Ethical reproductive healthcare is built not only on clinical skill but on respect for autonomy. When consent is prioritised only then trust becomes possible.
When Choice is Limited
While discussions around gender often focus on individual comfort, structural realities complicate the question of choice. In many conflict-affected zones, underdeveloped rural districts, and low income communities, selecting a gynaecologist’s gender is not an option, and access to healthcare itself can be limited.
Public hospitals and clinics often face shortages of specialists, making male gynaecologists the only accessible providers of reproductive care. This reality is evident in conflict-affected zones such as the Gaza Strip, where repeated instability has restricted medical infrastructure. Similar shortages of specialist care are visible in remote districts across India and in informal settlements in cities like Mumbai and Delhi.
These structural limitations intersect with deeply rooted norms around female modesty. In India, girls are often taught from a young age to hide their bodies. Many women belong to communities where the Purdah system, a tradition of female seclusion that limits interaction with men outside the family, governs modesty. Many girls grow up being told “don’t say it out loud” when they are menstruating.
These cultural taboos, rarity of consultations, and the historically hierarchical doctor-patient relationship, where doctors were viewed as unquestionable authorities and patients as passive recipients of care, create a profound power imbalance.

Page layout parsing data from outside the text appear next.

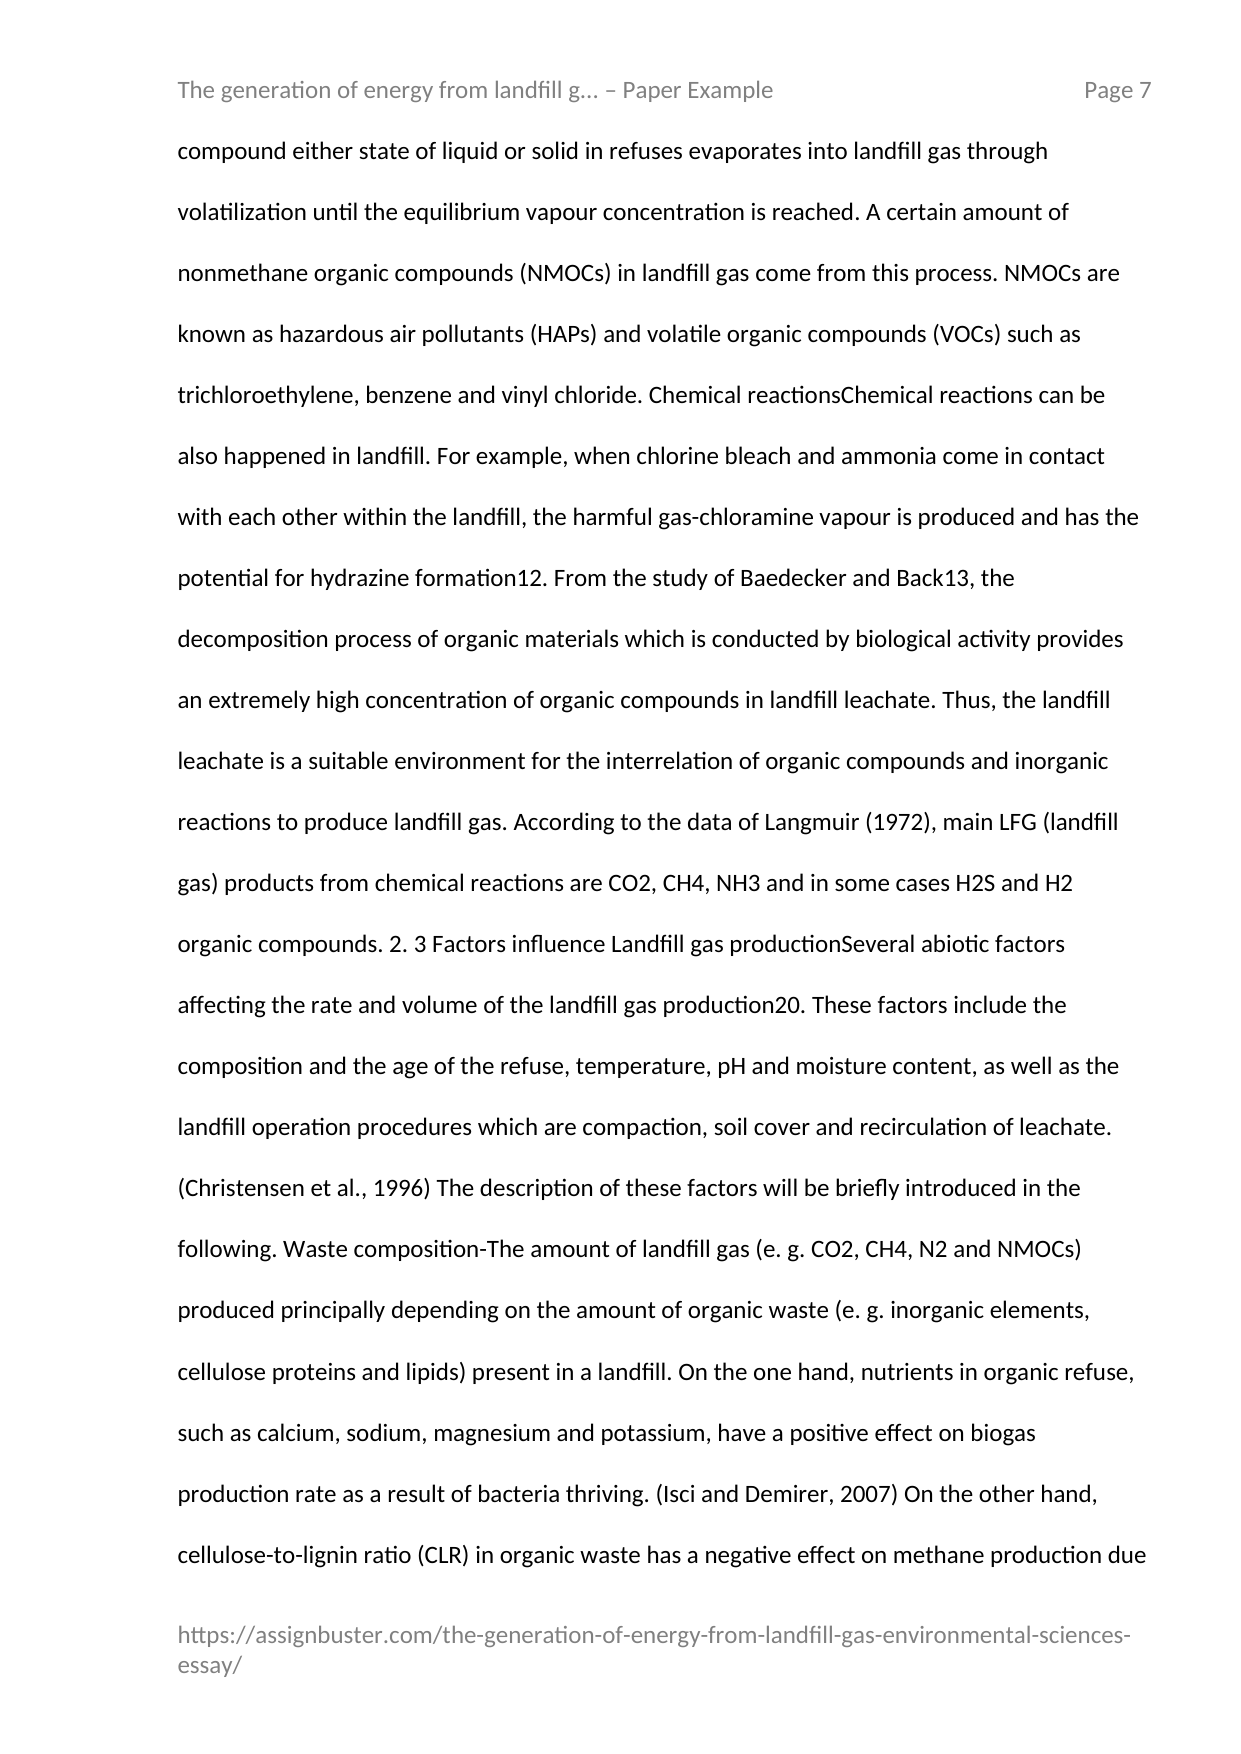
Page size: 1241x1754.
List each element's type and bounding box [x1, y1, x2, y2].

text [177, 135, 1152, 1569]
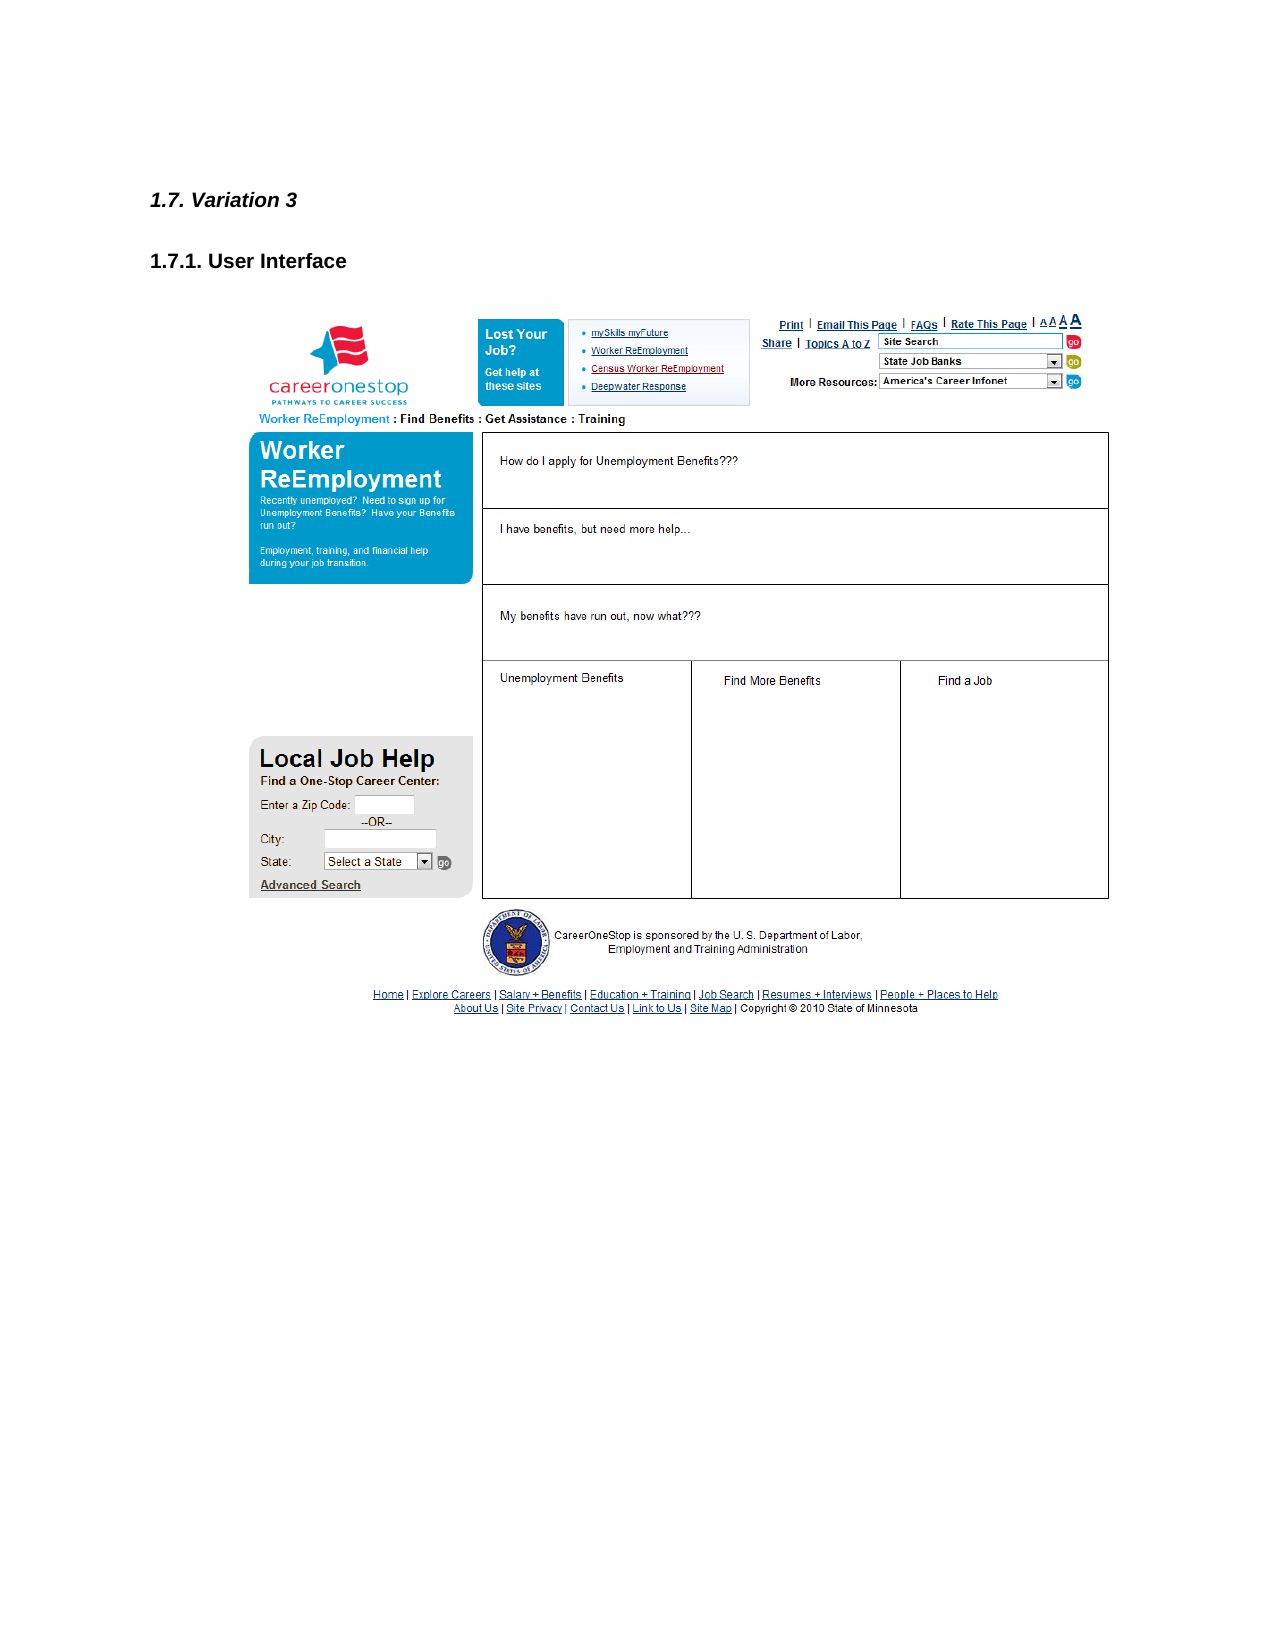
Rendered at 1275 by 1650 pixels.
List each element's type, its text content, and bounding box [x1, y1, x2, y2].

subtitle Variation 3 [150, 187, 1125, 211]
picture [160, 297, 1115, 1033]
subtitle User Interface [150, 249, 1125, 273]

In such scenarios, delaying or avoiding gynaecological care due to discomfort can lead to untreated conditions and serious health issues. This also highlights how individual experiences are shaped by larger structural gaps in healthcare access. However, the patients are not at fault.

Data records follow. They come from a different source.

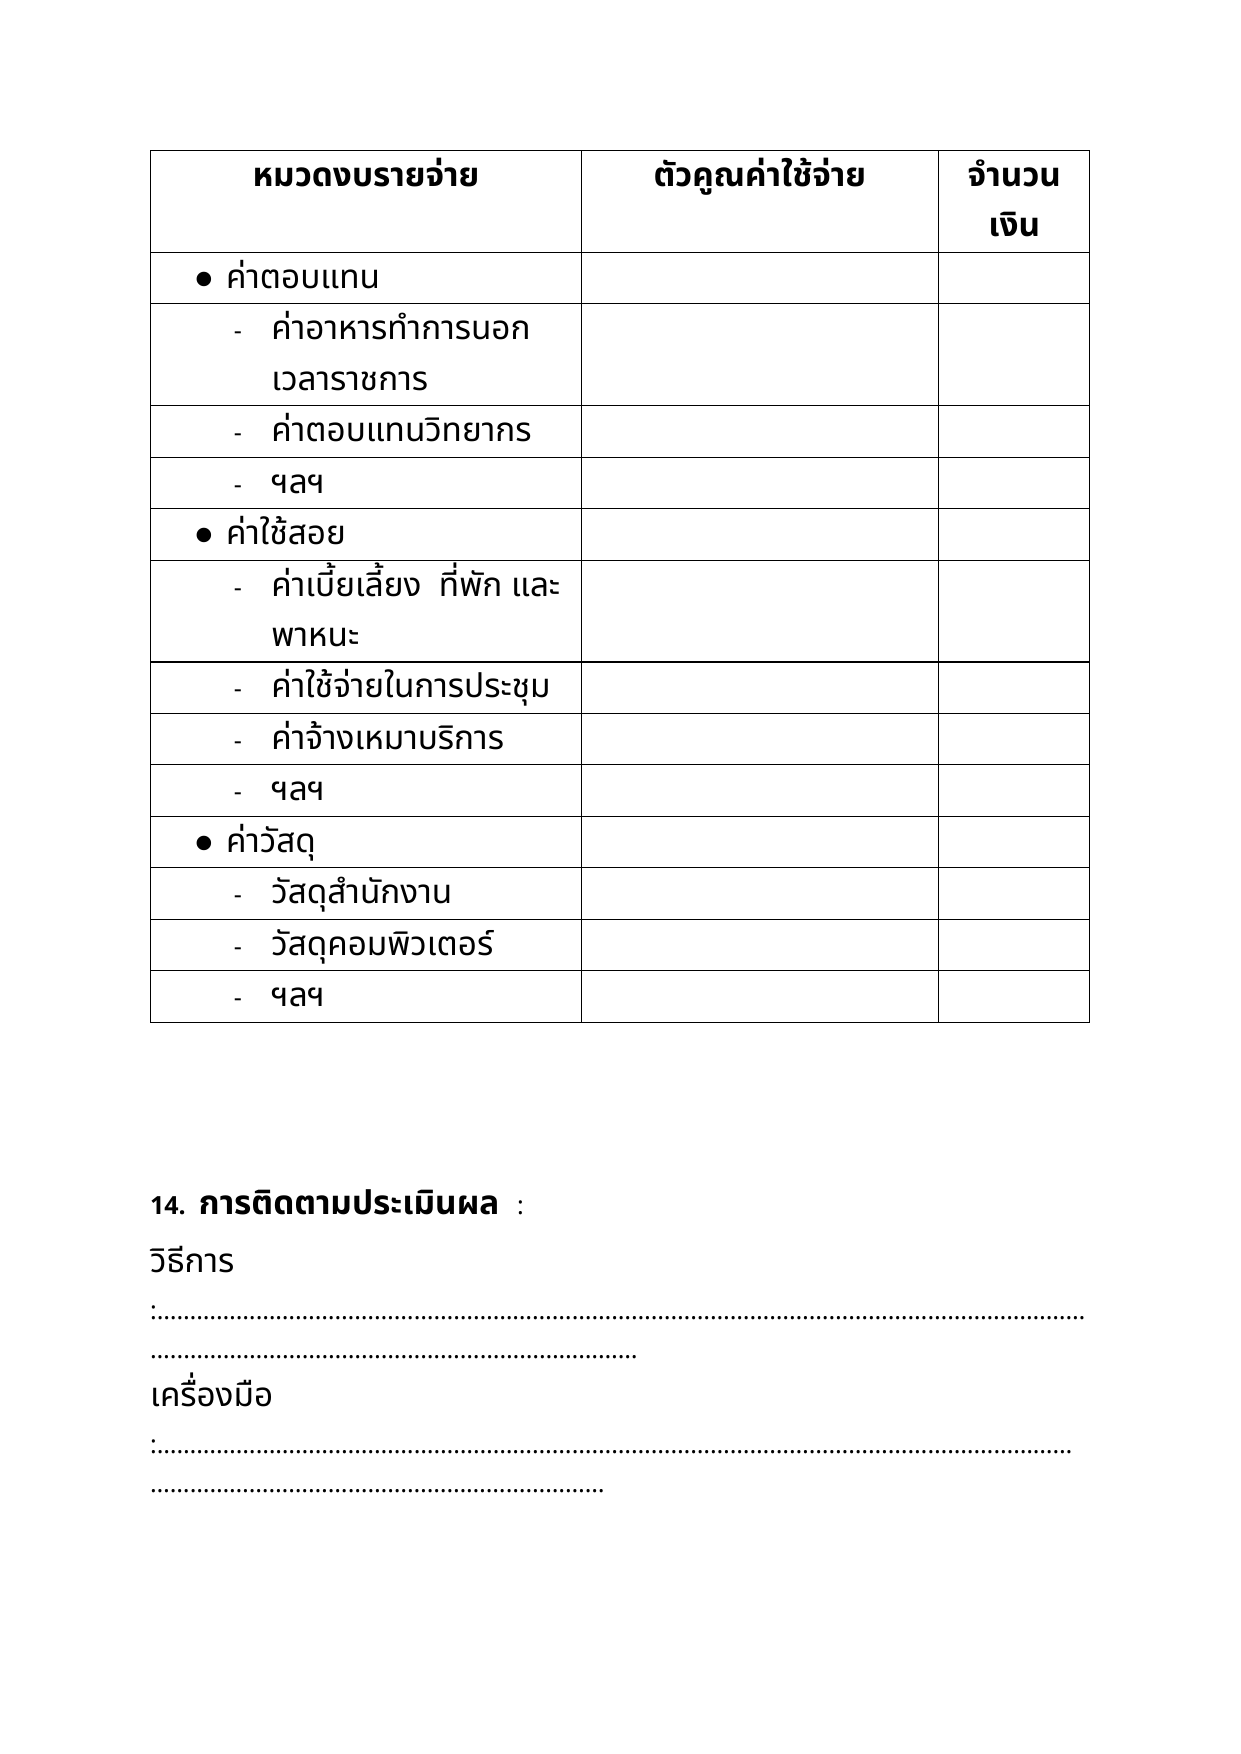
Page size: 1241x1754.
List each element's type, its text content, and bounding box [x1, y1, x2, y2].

table_cell ค่าใช้จ่ายในการประชุม [151, 663, 581, 713]
table_cell ค่าตอบแทนวิทยากร [151, 406, 581, 457]
table_cell [582, 304, 938, 405]
table_cell [939, 817, 1089, 867]
table_cell ฯลฯ [151, 765, 581, 816]
table_cell วัสดุสำนักงาน [151, 868, 581, 919]
table_cell ฯลฯ [151, 458, 581, 508]
table_cell [939, 509, 1089, 559]
table_cell [939, 458, 1089, 508]
table_cell [939, 663, 1089, 713]
table_cell [582, 971, 938, 1022]
table_cell [582, 817, 938, 867]
table_cell วัสดุคอมพิวเตอร์ [151, 920, 581, 970]
table_header จำนวนเงิน [939, 151, 1089, 252]
table_cell [939, 765, 1089, 816]
text 14. การติดตามประเมินผล : [150, 1179, 1090, 1230]
table_cell ฯลฯ [151, 971, 581, 1022]
table_cell ค่าใช้สอย [151, 509, 581, 559]
table_cell [582, 406, 938, 457]
table_cell [582, 663, 938, 713]
table_header ตัวคูณค่าใช้จ่าย [582, 151, 938, 252]
table_cell [582, 561, 938, 661]
table_cell [939, 253, 1089, 303]
text เครื่องมือ :………………………………………………………………………………………………………….…………………………………………………………………………… [150, 1371, 1090, 1500]
table_cell [939, 920, 1089, 970]
table_cell [582, 509, 938, 559]
table_cell ค่าจ้างเหมาบริการ [151, 714, 581, 764]
table_header หมวดงบรายจ่าย [151, 151, 581, 252]
table_cell [939, 714, 1089, 764]
table_cell [939, 304, 1089, 405]
table_cell ค่าเบี้ยเลี้ยง ที่พัก และพาหนะ [151, 561, 581, 661]
table_cell [939, 561, 1089, 661]
table_cell [582, 253, 938, 303]
table_cell [939, 406, 1089, 457]
table_cell [939, 971, 1089, 1022]
table_cell [582, 714, 938, 764]
table_cell [582, 868, 938, 919]
table_cell [582, 765, 938, 816]
table_cell [939, 868, 1089, 919]
table_cell [582, 458, 938, 508]
table_cell [582, 920, 938, 970]
table_cell ค่าวัสดุ [151, 817, 581, 867]
text วิธีการ :………………………………………………………………………………………………………………………………..…………………………………………………………… [150, 1237, 1090, 1366]
table_cell ค่าตอบแทน [151, 253, 581, 303]
table_cell ค่าอาหารทำการนอกเวลาราชการ [151, 304, 581, 405]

Healthcare systems, medical institutions and policy frameworks must work toward expanding choices while ensuring that all environments prioritise dignity and safety.

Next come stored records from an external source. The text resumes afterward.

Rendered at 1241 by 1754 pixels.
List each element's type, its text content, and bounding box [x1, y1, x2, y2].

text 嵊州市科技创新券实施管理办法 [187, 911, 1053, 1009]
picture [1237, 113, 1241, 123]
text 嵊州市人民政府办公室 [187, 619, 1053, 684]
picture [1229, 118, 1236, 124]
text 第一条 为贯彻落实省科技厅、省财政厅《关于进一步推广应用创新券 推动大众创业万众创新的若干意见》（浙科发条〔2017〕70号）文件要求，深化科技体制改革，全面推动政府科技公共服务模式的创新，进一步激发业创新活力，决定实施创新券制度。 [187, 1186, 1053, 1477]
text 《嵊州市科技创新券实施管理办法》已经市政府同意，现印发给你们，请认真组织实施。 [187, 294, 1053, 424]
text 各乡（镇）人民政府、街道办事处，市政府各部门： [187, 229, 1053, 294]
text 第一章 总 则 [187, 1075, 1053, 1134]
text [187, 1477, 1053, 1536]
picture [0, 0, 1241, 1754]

In this context, the conversation around male gynaecologists moves beyond personal preference to a broader question of how healthcare services can be delivered more respectfully, regardless of who provides it.
What Truly Matters
The question is not whether male gynaecologists should practice but whether gynaecological care prioritises patient autonomy. Respect, consent, and accountability define ethical healthcare more than the gender of the provider. When systems center the patient, only then trust becomes possible, regardless of who delivers care. Reproductive healthcare must move beyond defensiveness, towards dialogue.Discomfort should not be dismissed as oversensitivity, nor should professionalism be assumed without accountability. Trust in gynaecology is not automatic, it must be consciously built, particularly in interactions involving male gynaecologists. The discussion, therefore, is not about exclusion but about responsibility.
That being the case, male gynaecologists must practice with heightened awareness of the power dynamics where their authority, combined with cultural taboos around discussing reproductive health, makes it difficult for patients to voice hesitation, ask questions or assert consent.